TRX pikes are a challenging exercise that uses suspension training to target the core.

  • How to Perform: Start in a plank position with your feet in the TRX straps. Lift your hips towards the ceiling, bringing your feet towards your hands, then return to the starting position.
  • Benefits: Increases core strength and stability, which are essential for maintaining control during grappling exchanges.

9. Swiss Ball Stir the Pot

This exercise uses a Swiss ball to challenge your core stability and strength.

  • How to Perform: Start in a plank position with your forearms on a Swiss ball. Move your forearms in a circular motion, "stirring the pot." Change direction after a set period.
  • Benefits: Enhances core stability and engages multiple muscle groups, including the abdominals, obliques, and shoulders.

10. Turkish Get-Ups

Turkish get-ups are a full-body exercise that significantly targets the core.
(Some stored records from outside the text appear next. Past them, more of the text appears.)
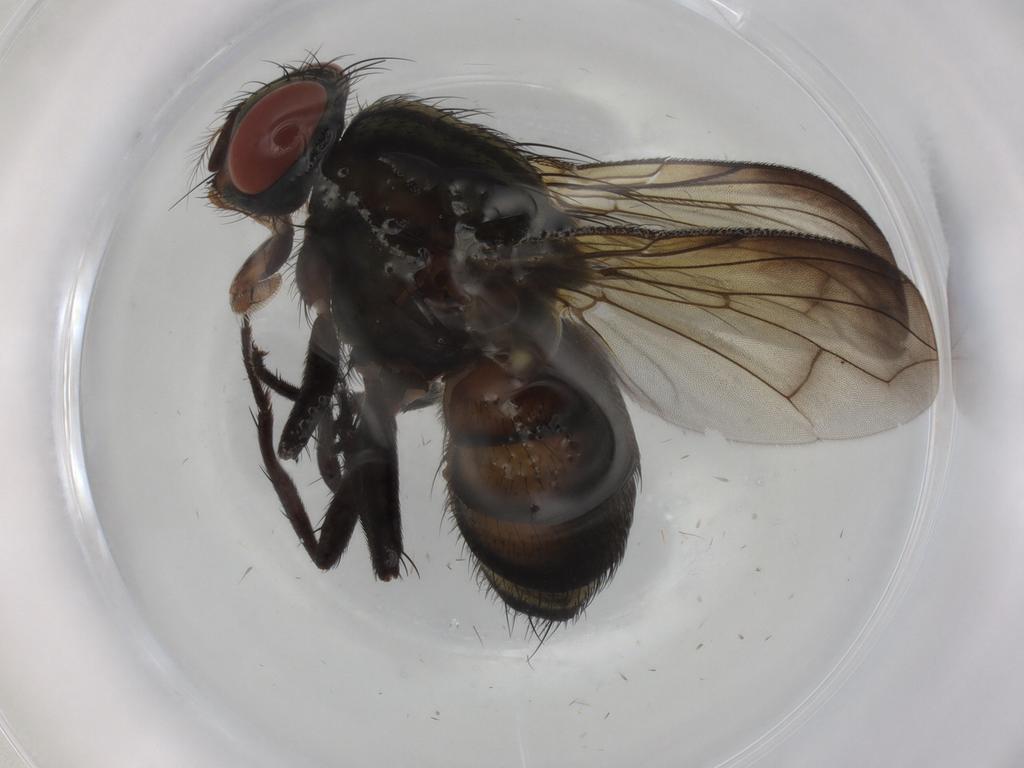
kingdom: Animalia
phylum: Arthropoda
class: Insecta
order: Diptera
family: Sarcophagidae
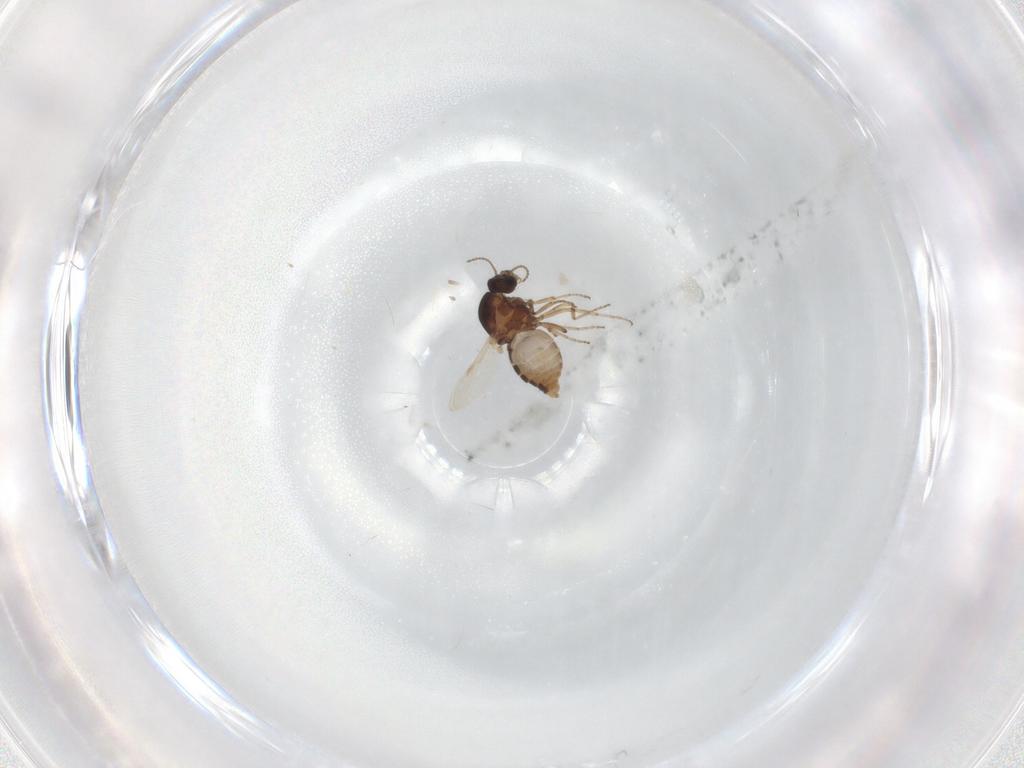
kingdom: Animalia
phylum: Arthropoda
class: Insecta
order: Diptera
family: Ceratopogonidae
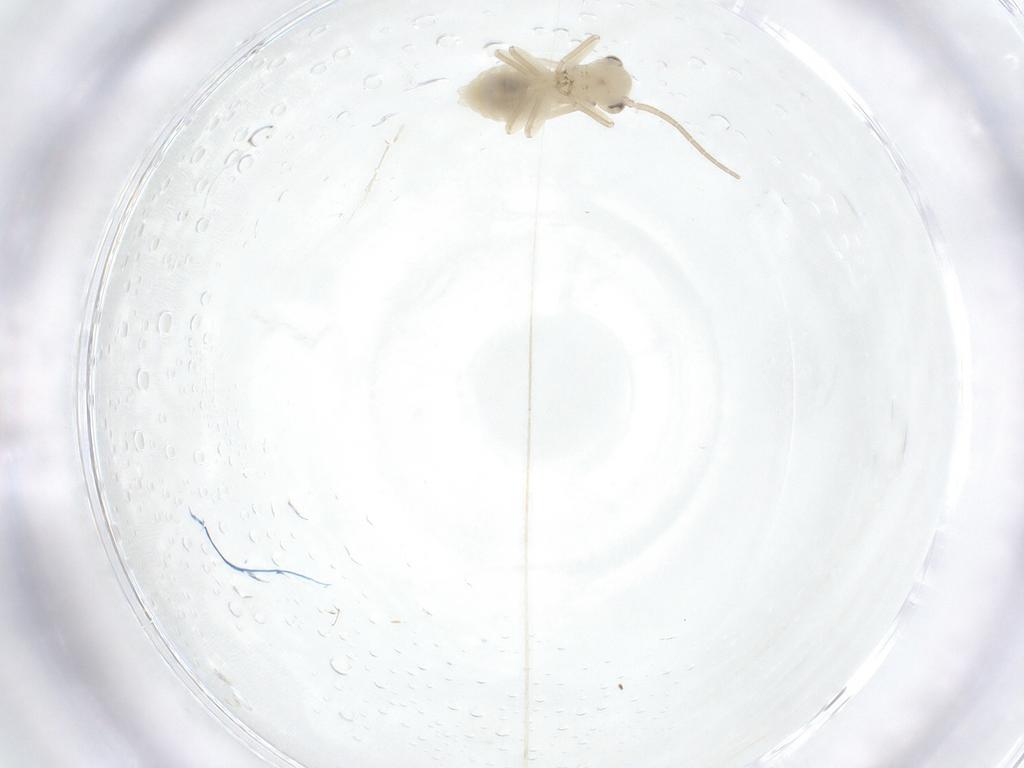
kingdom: Animalia
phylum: Arthropoda
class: Insecta
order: Psocodea
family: Caeciliusidae
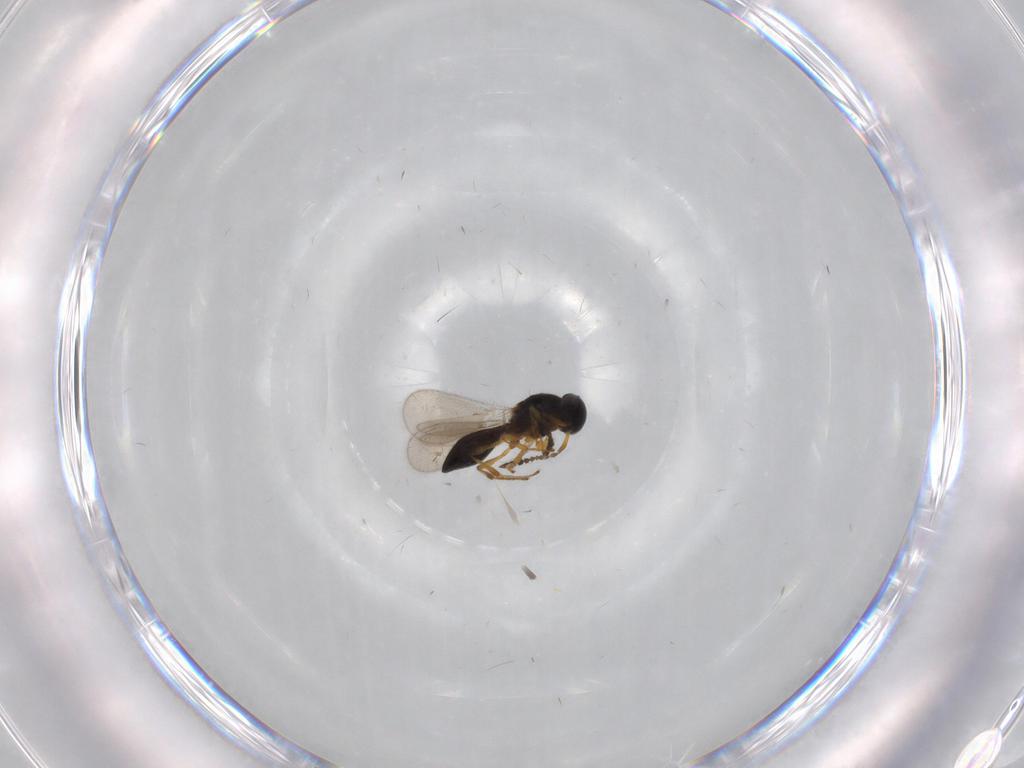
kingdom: Animalia
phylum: Arthropoda
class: Insecta
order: Hymenoptera
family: Platygastridae
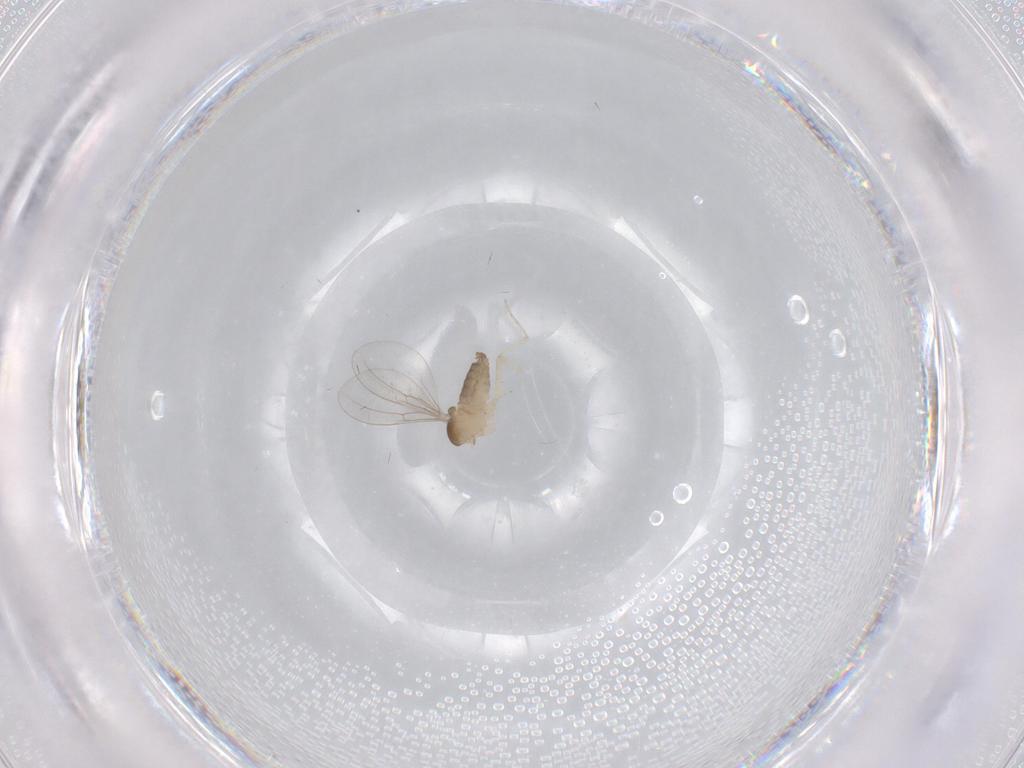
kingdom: Animalia
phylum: Arthropoda
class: Insecta
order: Diptera
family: Cecidomyiidae
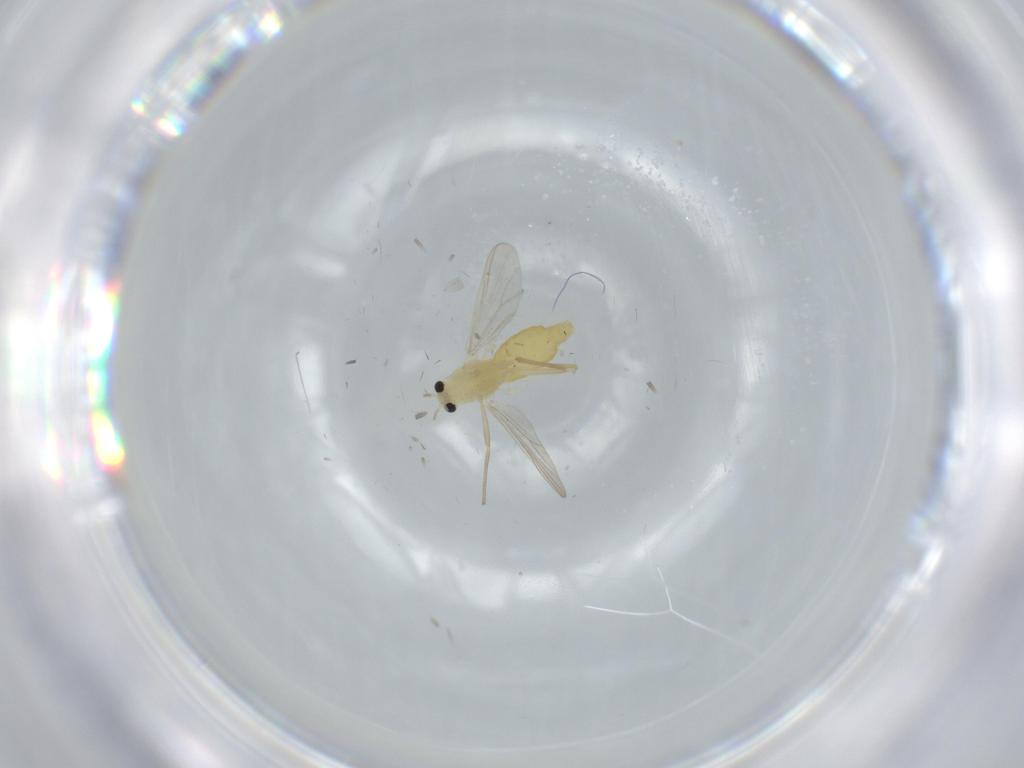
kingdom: Animalia
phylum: Arthropoda
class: Insecta
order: Diptera
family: Chironomidae
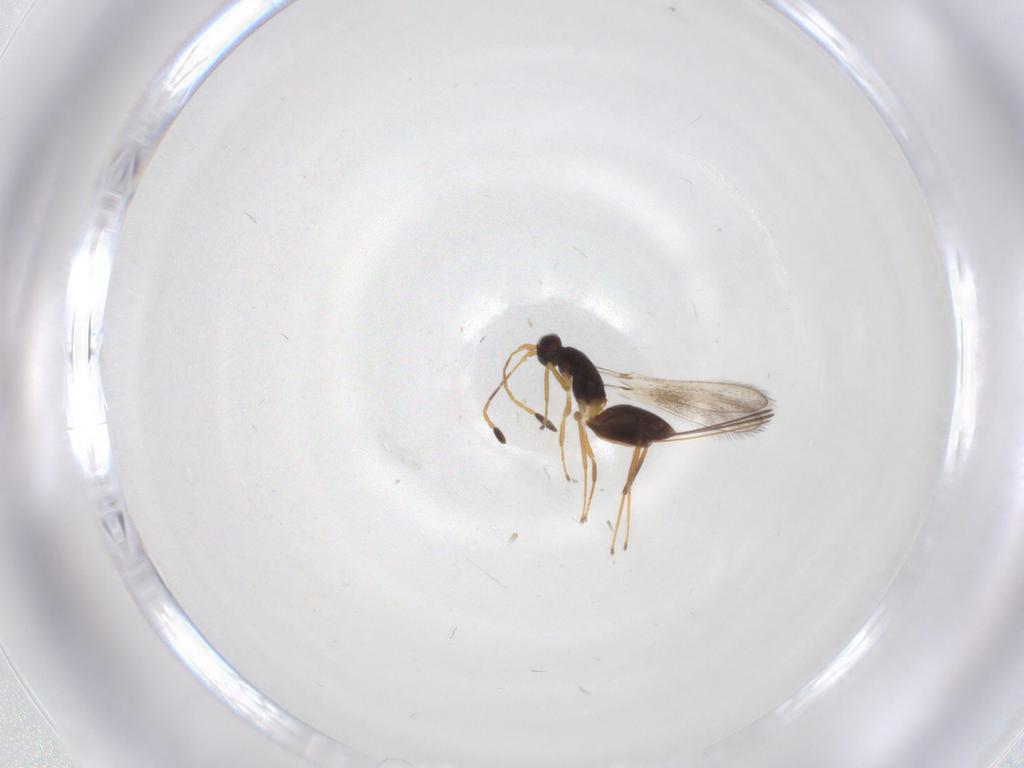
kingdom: Animalia
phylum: Arthropoda
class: Insecta
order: Hymenoptera
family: Mymaridae
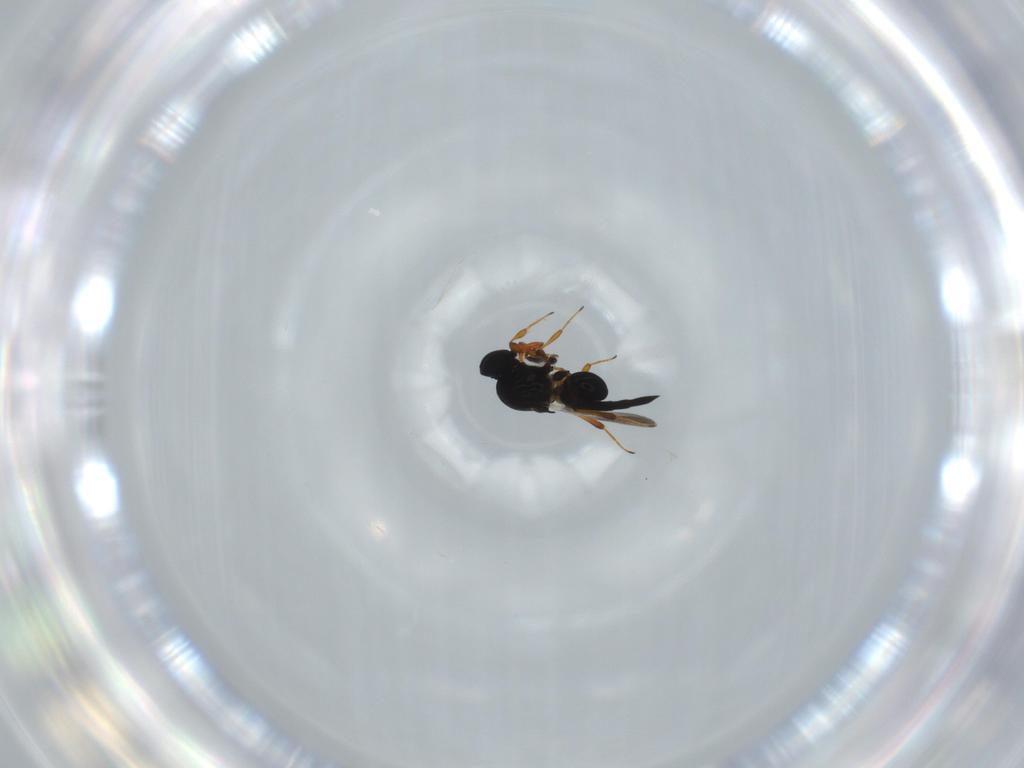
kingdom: Animalia
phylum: Arthropoda
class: Insecta
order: Hymenoptera
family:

  • How to Perform: Lie on your back holding a kettlebell in your right hand, with your right arm extended towards the ceiling. Bend your right knee and keep your left leg straight. Use your left hand to prop yourself up to a seated position, then stand up while keeping the kettlebell overhead. Reverse the motion to return to the starting position.
  • Benefits: Improves core strength, stability, and coordination, which are crucial for performing complex movements and maintaining control during Jiu Jitsu techniques.

Integrating Core Workouts into Your Jiu Jitsu Routine

Now that we've covered the top 10 core-strengthening workouts, it's important to understand how to integrate them into your Jiu Jitsu training routine effectively. Here are some tips:

Warm-Up

Always start with a proper warm-up to prepare your muscles and prevent injury. This can include light cardio, dynamic stretches, and mobility exercises.

Frequency

Aim to incorporate core workouts into your training routine 2-3 times per week. Avoid overtraining by allowing adequate rest and recovery time between sessions.

Progression

Gradually increase the intensity and difficulty of your core workouts as your strength improves. This can involve adding weights, increasing repetitions, or trying more advanced variations.

Technique

Focus on maintaining proper form and technique during each exercise. This ensures that you are effectively targeting the core muscles and minimizing the risk of injury.

Consistency

Consistency is key to building core strength. Make core workouts a regular part of your training routine to see the best results.

Gear

Wearing the right gear can enhance your comfort and performance during workouts. Whether you prefer long sleeve rash guards or short sleeve rash guards, make sure your training attire allows for a full range of motion and wicks away sweat to keep you dry.

Conclusion

Building core strength is essential for success in Jiu Jitsu. The exercises outlined in this article provide a comprehensive approach to developing a strong and stable core, which will enhance your performance on the mat. By incorporating these workouts into your training routine and focusing on consistency and progression, you can achieve significant improvements in your core strength and overall Jiu Jitsu skills. Remember to wear comfortable and functional gear, such as long sleeve rash guards or short sleeve rash guards, to maximize your training sessions. Keep pushing your limits, and you'll see the benefits in your grappling, submissions, and overall endurance.